• Exercise details: While reading through the material below, copy each line that holds the word "after".

• Supplied information:
= Beginning of Section =

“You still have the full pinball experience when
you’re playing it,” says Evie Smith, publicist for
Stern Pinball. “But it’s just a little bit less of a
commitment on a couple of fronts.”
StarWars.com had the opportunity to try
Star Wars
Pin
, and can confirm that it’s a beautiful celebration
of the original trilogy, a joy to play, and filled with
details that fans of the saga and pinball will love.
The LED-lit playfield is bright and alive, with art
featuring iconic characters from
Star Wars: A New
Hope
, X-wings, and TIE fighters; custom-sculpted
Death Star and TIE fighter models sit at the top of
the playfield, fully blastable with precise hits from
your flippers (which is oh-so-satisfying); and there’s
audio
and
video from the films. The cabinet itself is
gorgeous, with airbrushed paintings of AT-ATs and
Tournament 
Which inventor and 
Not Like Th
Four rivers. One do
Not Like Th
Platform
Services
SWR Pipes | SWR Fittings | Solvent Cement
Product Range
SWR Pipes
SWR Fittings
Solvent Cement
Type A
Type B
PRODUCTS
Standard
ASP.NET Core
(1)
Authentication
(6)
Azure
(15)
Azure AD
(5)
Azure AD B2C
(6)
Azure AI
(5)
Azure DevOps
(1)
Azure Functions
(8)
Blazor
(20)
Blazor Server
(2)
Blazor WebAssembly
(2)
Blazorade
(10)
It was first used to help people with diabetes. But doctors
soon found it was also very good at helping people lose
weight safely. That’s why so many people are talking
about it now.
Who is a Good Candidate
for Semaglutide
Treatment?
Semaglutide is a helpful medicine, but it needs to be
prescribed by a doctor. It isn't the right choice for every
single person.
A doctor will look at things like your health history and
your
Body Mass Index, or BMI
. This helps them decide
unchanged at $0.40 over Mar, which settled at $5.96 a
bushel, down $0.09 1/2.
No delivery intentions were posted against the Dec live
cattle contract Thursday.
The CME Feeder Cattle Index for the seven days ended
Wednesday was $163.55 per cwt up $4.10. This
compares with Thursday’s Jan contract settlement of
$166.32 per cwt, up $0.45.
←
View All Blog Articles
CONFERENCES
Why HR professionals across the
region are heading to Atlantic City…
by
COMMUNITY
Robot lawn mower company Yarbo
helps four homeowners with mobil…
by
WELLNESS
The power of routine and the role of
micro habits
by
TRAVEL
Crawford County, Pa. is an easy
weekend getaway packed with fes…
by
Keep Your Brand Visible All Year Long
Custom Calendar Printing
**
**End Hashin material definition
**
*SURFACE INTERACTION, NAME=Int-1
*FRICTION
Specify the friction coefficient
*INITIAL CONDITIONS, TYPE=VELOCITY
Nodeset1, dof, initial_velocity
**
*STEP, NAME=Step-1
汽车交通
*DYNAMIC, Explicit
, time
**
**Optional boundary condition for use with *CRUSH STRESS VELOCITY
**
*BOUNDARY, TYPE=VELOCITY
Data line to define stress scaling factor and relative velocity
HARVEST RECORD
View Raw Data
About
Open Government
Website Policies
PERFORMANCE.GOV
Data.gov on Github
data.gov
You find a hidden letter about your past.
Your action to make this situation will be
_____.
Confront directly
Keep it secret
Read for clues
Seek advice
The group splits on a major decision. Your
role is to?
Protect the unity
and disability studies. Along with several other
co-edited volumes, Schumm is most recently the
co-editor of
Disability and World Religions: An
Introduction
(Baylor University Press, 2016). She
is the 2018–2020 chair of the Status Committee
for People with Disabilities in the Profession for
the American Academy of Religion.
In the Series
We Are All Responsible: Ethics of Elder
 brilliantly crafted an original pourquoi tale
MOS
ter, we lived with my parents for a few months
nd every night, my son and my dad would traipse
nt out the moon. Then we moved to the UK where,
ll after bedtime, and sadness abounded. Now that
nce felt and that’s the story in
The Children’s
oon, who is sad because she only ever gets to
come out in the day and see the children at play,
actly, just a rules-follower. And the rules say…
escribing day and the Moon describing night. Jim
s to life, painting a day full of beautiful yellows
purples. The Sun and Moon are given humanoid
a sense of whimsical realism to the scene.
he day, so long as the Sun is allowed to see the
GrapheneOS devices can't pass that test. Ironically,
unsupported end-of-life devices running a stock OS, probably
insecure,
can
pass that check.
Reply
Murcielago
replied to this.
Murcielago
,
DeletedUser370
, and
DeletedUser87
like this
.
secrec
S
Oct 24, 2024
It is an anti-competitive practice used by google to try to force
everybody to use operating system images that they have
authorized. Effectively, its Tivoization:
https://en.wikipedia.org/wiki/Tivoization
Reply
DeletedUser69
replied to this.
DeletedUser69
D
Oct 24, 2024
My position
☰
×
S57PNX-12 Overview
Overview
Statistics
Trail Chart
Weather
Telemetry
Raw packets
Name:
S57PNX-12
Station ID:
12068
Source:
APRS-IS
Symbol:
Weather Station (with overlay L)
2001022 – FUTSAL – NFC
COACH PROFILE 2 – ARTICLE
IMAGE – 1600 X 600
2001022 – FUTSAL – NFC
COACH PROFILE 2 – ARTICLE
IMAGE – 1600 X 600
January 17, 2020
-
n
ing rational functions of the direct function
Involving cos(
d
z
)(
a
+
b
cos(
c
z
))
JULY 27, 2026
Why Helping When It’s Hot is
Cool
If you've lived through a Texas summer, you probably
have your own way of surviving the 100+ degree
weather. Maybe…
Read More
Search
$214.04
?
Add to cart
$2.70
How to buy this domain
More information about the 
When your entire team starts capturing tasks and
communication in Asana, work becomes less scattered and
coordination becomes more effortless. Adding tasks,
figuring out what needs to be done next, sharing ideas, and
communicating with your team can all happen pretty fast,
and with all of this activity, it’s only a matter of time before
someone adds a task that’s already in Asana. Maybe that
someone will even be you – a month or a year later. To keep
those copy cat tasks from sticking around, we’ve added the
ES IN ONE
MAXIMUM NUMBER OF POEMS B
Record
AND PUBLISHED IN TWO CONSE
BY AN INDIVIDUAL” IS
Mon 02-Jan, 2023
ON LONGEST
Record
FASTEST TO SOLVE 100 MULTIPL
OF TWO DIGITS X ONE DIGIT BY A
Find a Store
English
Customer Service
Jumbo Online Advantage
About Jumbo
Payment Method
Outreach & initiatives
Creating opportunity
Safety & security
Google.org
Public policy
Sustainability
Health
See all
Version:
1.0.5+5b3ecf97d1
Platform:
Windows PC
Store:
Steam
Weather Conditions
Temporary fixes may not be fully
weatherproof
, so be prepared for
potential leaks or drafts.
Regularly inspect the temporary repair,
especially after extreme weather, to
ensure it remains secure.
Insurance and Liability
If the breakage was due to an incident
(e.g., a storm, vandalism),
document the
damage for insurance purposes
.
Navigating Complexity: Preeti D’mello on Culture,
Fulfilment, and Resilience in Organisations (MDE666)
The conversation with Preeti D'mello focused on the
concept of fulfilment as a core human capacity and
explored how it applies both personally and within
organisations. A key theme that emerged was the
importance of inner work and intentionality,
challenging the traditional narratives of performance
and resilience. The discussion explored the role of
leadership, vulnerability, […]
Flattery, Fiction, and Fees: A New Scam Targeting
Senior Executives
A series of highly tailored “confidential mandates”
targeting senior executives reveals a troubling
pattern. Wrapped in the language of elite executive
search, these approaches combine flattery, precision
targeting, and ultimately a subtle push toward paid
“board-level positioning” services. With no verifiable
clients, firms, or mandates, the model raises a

= End of Section =

• The answer:
ll after bedtime, and sadness abounded. Now that
especially after extreme weather, to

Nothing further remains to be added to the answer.